### Directions
Rewrite the source text in the data below, replacing each "kagamitan" with "kasangkapan" and changing nothing else. Omit the pictures from your answer.

### Provided entries
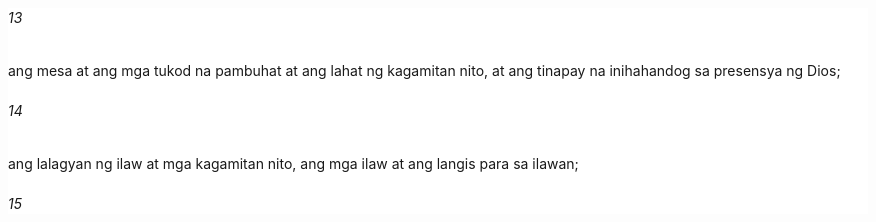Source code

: 



















###### 13 










ang mesa at ang mga tukod na pambuhat at ang lahat ng kagamitan nito, at ang tinapay na inihahandog sa presensya ng Dios; 





















###### 14 










ang lalagyan ng ilaw at mga kagamitan nito, ang mga ilaw at ang langis para sa ilawan; 





















###### 15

### Answer box
Source code

: 



















###### 13 










ang mesa at ang mga tukod na pambuhat at ang lahat ng kasangkapan nito, at ang tinapay na inihahandog sa presensya ng Dios; 





















###### 14 










ang lalagyan ng ilaw at mga kasangkapan nito, ang mga ilaw at ang langis para sa ilawan; 





















###### 15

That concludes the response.